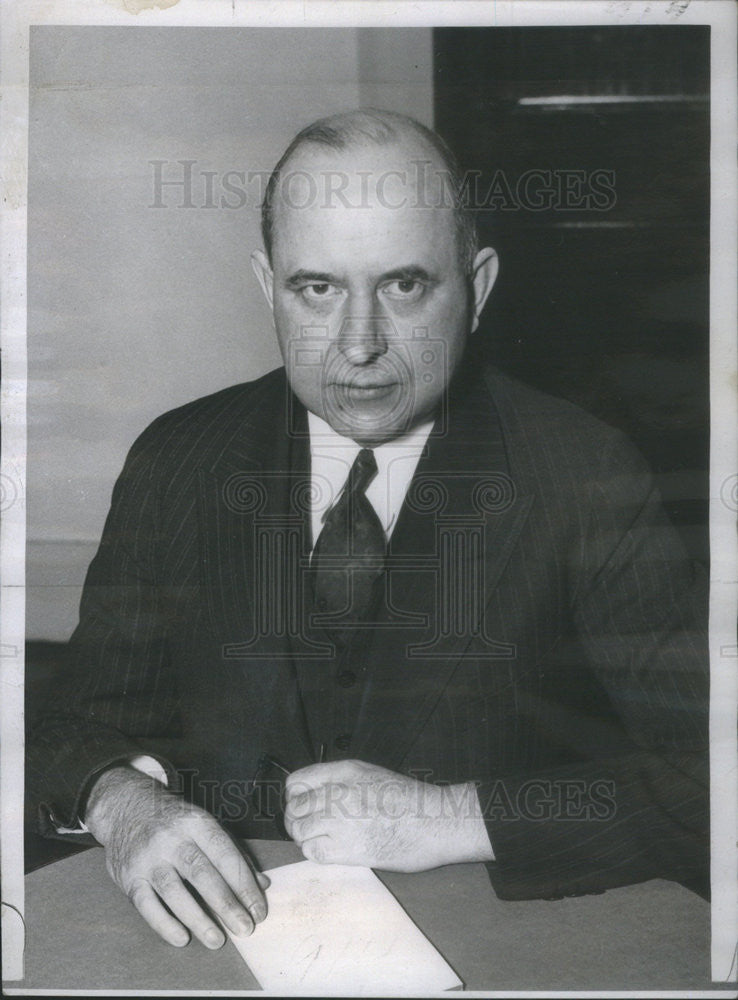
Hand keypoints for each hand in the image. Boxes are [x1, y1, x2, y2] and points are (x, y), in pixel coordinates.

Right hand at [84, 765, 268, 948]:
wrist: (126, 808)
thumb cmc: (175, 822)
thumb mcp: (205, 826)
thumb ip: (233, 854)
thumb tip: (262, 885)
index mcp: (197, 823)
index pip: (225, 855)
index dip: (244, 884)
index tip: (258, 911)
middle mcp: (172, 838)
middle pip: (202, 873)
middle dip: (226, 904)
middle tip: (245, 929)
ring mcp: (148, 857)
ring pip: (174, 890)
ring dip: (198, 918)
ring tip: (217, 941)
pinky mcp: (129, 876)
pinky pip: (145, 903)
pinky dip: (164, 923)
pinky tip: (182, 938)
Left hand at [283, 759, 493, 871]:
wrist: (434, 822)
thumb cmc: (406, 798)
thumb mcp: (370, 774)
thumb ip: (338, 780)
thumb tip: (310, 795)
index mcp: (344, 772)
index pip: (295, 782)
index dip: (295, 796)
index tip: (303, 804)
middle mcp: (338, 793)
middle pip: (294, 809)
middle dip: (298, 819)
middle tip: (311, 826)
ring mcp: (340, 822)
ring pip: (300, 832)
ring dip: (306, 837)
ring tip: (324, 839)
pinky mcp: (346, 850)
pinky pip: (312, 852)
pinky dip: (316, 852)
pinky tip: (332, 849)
---
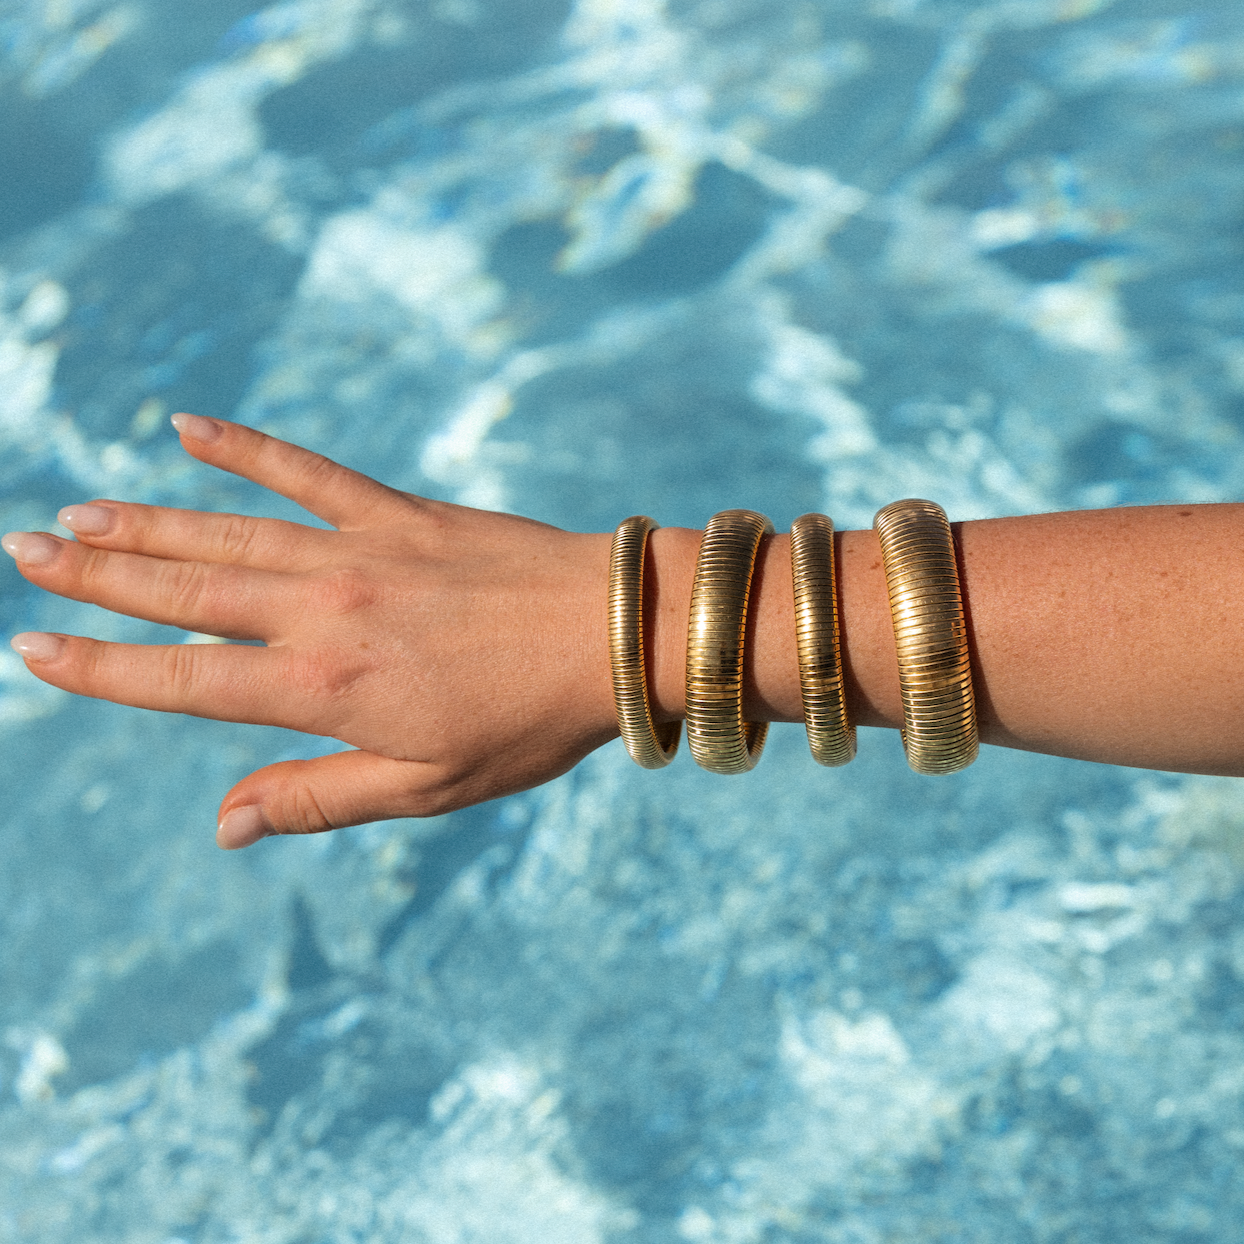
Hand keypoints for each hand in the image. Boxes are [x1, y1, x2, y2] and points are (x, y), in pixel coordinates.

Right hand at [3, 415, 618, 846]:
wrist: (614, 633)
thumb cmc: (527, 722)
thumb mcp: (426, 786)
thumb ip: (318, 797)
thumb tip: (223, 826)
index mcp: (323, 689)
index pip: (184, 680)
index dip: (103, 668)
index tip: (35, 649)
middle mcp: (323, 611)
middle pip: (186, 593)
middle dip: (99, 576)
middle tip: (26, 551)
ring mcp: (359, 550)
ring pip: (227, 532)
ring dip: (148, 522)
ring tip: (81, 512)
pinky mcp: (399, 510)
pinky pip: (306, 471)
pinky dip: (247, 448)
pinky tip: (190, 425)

» **Task description**
Among the entries above, find the line with "thumb tip: (223, 826)" and the line with "pinky tip: (190, 425)"; give again exactly these two lines and all lines between them.

» **Written answer**
thumb tip: (223, 826)
index mcp: (323, 689)
index pip: (184, 680)
index dip: (103, 668)
index tip: (35, 649)
middle mcp: (323, 611)
middle pip: (186, 593)
middle dip: (99, 576)
middle tip: (26, 551)
ring mcp: (359, 550)
ring pip: (227, 532)
ring dip: (148, 522)
ring tip: (81, 512)
pinky mcp: (399, 510)
pinky pip: (306, 471)
pinky dip: (247, 448)
pinky tip: (190, 425)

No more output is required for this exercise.